What to do -> Copy out the text of each listing below word for word, line by line.
==========
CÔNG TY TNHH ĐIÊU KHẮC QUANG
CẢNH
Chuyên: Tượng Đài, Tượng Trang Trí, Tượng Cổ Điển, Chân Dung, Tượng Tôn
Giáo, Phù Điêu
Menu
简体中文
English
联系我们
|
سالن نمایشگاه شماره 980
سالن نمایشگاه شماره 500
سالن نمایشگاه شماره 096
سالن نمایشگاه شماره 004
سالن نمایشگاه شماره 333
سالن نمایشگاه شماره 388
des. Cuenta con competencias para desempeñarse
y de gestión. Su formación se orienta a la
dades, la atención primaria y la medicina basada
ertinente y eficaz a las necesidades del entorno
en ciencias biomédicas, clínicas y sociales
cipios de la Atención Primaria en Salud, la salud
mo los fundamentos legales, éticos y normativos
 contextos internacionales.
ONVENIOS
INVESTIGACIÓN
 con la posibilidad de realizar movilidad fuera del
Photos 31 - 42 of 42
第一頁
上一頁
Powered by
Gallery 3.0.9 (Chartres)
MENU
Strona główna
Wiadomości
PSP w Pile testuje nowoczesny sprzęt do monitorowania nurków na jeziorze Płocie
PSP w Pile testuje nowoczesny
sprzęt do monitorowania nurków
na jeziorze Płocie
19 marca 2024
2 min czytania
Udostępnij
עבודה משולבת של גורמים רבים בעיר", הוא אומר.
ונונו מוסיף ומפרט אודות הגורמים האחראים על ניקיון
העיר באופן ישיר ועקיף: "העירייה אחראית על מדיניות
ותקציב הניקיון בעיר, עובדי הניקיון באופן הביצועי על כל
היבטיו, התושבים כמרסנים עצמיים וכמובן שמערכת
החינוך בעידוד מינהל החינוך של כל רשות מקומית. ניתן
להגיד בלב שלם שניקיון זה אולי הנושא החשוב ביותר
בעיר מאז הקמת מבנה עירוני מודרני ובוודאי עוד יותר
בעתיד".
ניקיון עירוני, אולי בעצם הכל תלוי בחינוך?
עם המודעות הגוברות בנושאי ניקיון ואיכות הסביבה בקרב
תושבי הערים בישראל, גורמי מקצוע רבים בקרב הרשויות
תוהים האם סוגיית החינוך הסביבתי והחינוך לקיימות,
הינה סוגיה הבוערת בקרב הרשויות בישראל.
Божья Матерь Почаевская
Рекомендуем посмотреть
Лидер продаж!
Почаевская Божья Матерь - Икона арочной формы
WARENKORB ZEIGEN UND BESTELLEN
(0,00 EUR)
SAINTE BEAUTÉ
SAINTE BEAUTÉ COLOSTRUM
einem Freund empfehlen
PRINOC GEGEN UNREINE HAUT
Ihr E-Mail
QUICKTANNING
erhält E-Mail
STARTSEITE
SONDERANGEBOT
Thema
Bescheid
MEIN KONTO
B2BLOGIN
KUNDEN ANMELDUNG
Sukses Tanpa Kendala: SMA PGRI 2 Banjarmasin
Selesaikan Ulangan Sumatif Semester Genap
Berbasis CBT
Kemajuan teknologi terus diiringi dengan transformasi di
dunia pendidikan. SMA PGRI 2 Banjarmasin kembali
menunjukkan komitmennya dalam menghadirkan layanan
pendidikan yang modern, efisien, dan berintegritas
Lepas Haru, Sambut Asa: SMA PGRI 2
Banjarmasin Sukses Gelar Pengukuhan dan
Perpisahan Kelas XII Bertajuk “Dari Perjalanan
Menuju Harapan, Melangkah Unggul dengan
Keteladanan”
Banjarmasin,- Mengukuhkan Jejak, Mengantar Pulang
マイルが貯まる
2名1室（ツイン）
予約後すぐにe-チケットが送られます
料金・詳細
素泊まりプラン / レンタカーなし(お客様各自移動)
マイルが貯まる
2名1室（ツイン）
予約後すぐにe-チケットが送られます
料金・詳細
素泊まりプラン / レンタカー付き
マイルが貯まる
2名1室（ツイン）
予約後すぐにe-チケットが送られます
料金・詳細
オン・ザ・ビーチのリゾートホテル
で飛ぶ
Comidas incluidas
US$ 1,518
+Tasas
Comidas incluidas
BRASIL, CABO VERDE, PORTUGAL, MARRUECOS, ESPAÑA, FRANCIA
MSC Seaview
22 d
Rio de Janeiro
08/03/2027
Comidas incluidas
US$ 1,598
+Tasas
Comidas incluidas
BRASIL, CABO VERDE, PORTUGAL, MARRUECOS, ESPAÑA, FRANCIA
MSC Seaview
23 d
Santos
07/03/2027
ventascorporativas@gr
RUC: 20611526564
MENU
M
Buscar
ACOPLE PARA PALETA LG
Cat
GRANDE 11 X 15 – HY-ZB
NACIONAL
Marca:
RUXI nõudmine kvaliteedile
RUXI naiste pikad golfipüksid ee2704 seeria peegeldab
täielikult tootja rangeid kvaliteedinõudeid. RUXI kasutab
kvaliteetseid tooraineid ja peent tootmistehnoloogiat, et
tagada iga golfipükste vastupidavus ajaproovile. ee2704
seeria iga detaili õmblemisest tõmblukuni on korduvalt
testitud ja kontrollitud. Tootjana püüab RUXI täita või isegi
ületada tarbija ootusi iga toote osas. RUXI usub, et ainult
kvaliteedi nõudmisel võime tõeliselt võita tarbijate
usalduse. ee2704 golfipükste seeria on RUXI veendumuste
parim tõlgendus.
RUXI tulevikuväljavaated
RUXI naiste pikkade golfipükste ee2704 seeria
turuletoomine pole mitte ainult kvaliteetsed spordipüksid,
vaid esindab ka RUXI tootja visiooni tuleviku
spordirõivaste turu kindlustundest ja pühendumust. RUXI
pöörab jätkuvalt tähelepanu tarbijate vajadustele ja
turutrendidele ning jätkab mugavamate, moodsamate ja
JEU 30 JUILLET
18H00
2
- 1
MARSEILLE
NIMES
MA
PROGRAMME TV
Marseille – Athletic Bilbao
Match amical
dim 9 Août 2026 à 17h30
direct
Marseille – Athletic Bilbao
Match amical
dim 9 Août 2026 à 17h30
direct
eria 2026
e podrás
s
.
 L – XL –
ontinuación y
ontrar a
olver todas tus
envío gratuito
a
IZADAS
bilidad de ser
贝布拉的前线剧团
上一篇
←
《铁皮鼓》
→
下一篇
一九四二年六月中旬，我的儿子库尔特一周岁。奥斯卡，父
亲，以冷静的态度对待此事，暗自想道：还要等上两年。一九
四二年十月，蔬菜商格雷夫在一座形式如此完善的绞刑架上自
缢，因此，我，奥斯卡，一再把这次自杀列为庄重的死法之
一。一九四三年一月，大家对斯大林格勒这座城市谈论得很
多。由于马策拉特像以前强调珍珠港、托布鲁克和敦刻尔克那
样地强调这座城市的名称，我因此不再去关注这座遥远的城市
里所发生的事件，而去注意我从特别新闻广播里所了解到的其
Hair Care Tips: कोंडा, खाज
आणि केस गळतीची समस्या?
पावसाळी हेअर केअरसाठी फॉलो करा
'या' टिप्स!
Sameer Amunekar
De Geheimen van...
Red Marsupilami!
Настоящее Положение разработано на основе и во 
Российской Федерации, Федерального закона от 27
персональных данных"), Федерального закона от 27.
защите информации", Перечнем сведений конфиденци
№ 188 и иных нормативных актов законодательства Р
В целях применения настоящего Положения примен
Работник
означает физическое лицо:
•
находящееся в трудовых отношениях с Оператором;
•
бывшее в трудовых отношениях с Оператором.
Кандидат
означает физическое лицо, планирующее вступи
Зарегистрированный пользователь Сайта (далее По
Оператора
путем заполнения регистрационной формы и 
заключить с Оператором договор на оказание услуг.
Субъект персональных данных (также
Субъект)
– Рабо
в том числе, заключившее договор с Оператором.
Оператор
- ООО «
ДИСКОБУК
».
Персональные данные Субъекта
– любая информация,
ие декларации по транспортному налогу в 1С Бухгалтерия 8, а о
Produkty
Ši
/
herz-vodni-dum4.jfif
==========
Result for this task ->
CÔNG TY TNHH ĐIÊU KHẮC QUANG
CẢNH
Chuyên: Tượng Đài, Tượng Trang Trí, Tượng Cổ Điển, Chân Dung, Tượng Tôn
Giáo, Phù Điêu
Menu
简体中文
English
联系我们
|
سالن نمایشگاه شماره 980
سالن نمایشگاه شماره 500
سالن نمایشگاه شماره 096
سالن نمایشگاه شماره 004
سالن نمایشگاه شماره 333
سالن نمایشگاه شماره 388
des. Cuenta con competencias para desempeñarse
y de gestión. Su formación se orienta a la
dades, la atención primaria y la medicina basada
ertinente y eficaz a las necesidades del entorno
en ciencias biomédicas, clínicas y sociales
cipios de la Atención Primaria en Salud, la salud
mo los fundamentos legales, éticos y normativos
 contextos internacionales.
ONVENIOS
INVESTIGACIÓN
 con la posibilidad de realizar movilidad fuera del
Photos 31 - 42 of 42
第一頁
上一頁
Powered by
Gallery 3.0.9 (Chartres)
MENU
Strona główna
Wiadomości
PSP w Pile testuje nowoczesny sprzęt do monitorowania nurków na jeziorze Płocie
PSP w Pile testuje nowoczesny
sprzęt do monitorowania nurków
na jeziorze Płocie
19 marca 2024
2 min czytania
Udostępnij
עבודה משולבת של גורמים רבים בעיר", הוא אומר.
ונונו מוסיף ומפרט אודות הגורמים האחראים על ניקיון
העיר באופן ישיר ועקיף: "העירייה אחראית על מדיניות
ותקציב הניקיון בעיר, עובדי הניקיון באופן הביצועי על כל
היבטיו, התושבים כמרסנים עצמיים וכמובן שמערכת
החינוך בעידוד מינהל החינוך של כל רשות מקומית. ניתן
להגיד בלב שלם שניקיון זה אולי הנושא החשוב ביותר
בעיר מאז הקמת מבנה עירוני מודרני ובוודאי עוד יותר
בעתיד".
ניקיון עירוני, אולי בעצם הכל תלוי בחינוך?
עם המודעות הגוברות בנושאי ניקיון ואיכות הסביבה בקרב
תושבי הערים בישראל, גורמי מקצוע רבים בקרב הרשויות
תוהים האם סוגיית החינוך הסביבתי והחינוך לקיימות,
הינה סוגיה הבוערת בקרב הרשויות בישראל.
Божья Матерь Почаевская
Рекомендуем посмотреть
Лидер продаж!
Почаевская Божья Матерь - Икона арочной формы
WARENKORB ZEIGEN UND BESTELLEN
(0,00 EUR)
SAINTE BEAUTÉ
SAINTE BEAUTÉ COLOSTRUM
einem Freund empfehlen
PRINOC GEGEN UNREINE HAUT
Ihr E-Mail
QUICKTANNING
erhält E-Mail
STARTSEITE
SONDERANGEBOT
Thema
Bescheid
MEIN KONTO
B2BLOGIN
KUNDEN ANMELDUNG
Sukses Tanpa Kendala: SMA PGRI 2 Banjarmasin
Selesaikan Ulangan Sumatif Semester Genap
Berbasis CBT
Kemajuan teknologi terus diiringi dengan transformasi di
dunia pendidikan. SMA PGRI 2 Banjarmasin kembali
menunjukkan komitmennya dalam menghadirkan layanan
pendidikan yang modern, efisien, dan berintegritas
Lepas Haru, Sambut Asa: SMA PGRI 2
Banjarmasin Sukses Gelar Pengukuhan dan
Perpisahan Kelas XII Bertajuk “Dari Perjalanan
Menuju Harapan, Melangkah Unggul dengan
Keteladanan”
Banjarmasin,- Mengukuhkan Jejak, Mengantar Pulang
マイルが貯まる
2名1室（ツイン）
予約後すぐにe-チケットが送られます
料金・詳細
素泊まりプラン / レンタカーなし(お客様各自移動)
マイルが貯まる
2名1室（ツイン）
予約後すぐにe-チケットが送られます
料金・詳細
素泊まりプラン / レンタカー付き
マイルが貯まる
2名1室（ツイン）
予約後すぐにe-チケットが送られます
料金・詳細
オン・ザ・ビーチのリゾートホテル
で飛ぶ
Comidas incluidas
US$ 1,518
+Tasas
Comidas incluidas
BRASIL, CABO VERDE, PORTUGAL, MARRUECOS, ESPAÑA, FRANCIA
MSC Seaview
22 d
Rio de Janeiro
08/03/2027
Comidas incluidas
US$ 1,598
+Tasas
Comidas incluidas
BRASIL, CABO VERDE, PORTUGAL, MARRUECOS, ESPAÑA, FRANCIA
MSC Seaview
23 d
Santos
07/03/2027
ventascorporativas@gr
RUC: 20611526564
MENU
M
Buscar
ACOPLE PARA PALETA LG
Cat
GRANDE 11 X 15 – HY-ZB
NACIONAL
Marca:
RUXI nõudmine kvaliteedile
RUXI naiste pikad golfipüksid ee2704 seeria peegeldab
täielikult tootja rangeid kvaliteedinõudeid. RUXI kasutab
kvaliteetseid tooraineid ja peent tootmistehnoloogiat, et
tagada iga golfipükste vastupidavus ajaproovile. ee2704
seeria iga detaili õmblemisest tõmblukuni on korduvalt
testitud ja kontrollitud. Tootjana püüab RUXI täita või isegi
ületada tarbija ootusi iga toote osas. RUXI usub, et ainult
kvaliteedi nõudmisel võime tõeliselt võita tarbijate
usalduse. ee2704 golfipükste seeria on RUXI veendumuste
parim tõlgendus.
RUXI tulevikuväljavaated
RUXI naiste pikkade golfipükste ee2704 seeria
turuletoomine pole mitte ainult kvaliteetsed spordipüksid,
vaid esindab ka RUXI tootja visiooni tuleviku
spordirõivaste turu kindlustundest ja pühendumust. RUXI
pöörab jätkuvalt tähelepanu tarbijate vajadustele ja
turutrendidele ning jätkab mugavamate, moodsamate ja
JEU 30 JUILLET
18H00
2
- 1
MARSEILLE
NIMES
MA
PROGRAMME TV
Marseille – Athletic Bilbao
Match amical
dim 9 Août 2026 à 17h30
direct
Marseille – Athletic Bilbao
Match amical
dim 9 Août 2026 à 17h30
direct
eria 2026
e podrás
s
.
 L – XL –
ontinuación y
ontrar a
olver todas tus
envío gratuito
a
IZADAS
bilidad de ser
贝布拉的前线剧团
上一篇
←
《铁皮鼓》
→
下一篇
一九四二年六月中旬，我的儿子库尔特一周岁。奥斯卡，父
亲，以冷静的态度对待此事，暗自想道：还要等上两年。一九
四二年十月，蔬菜商格雷夫在一座形式如此完善的绞刑架上自
缢，因此，我，奥斯卡，一再把这次自杀列为庄重的死法之
一。一九四三年一月，大家对斯大林格勒这座城市谈论得很
多。由于马策拉特像以前强调珍珠港、托布鲁克和敦刻尔克那
样地强调这座城市的名称，我因此不再去关注这座遥远的城市
里所发生的事件，而去注意我从特别新闻广播里所了解到的其
Hair Care Tips: कोंडा, खाज
आणि केस गळतीची समस्या?
पावसाळी हेअर केअरसाठी फॉलो करा
'या' टिप्स!
Sameer Amunekar
De Geheimen van...
Red Marsupilami!
Настоящее Положение разработано на основе и во 
Российской Федерации, Федерального закона от 27
персональных данных"), Федерального закона от 27.
защите информации", Перечнем сведений конфиденци
№ 188 и иных нормативных актов законодательства Р
В целях применения настоящего Положения примен
Работник
означает физическое лицо:
•
находящееся в трудовых отношениях с Оператором;
•
бывшее в трудовых отношениях с Оператором.
Кандидат
означает физическое лицо, планирующее вступи
Зарегистрированный пользователь Сайта (далее По
Оператора
путем заполнения регистрационной формы и 
заключить с Оператором договор на оказание услуг.
Субъект персональных данных (также
Субъект)
– Рабо
в том числе, заключившее договор с Оператором.
Оператор
- ООО «
ДИСКОБУК
».
Персональные данные Субъекта
– любая информация,
ие декларации по транспортному налогу в 1С Бухгалтерия 8, а о
Produkty
Ši
/
herz-vodni-dum4.jfif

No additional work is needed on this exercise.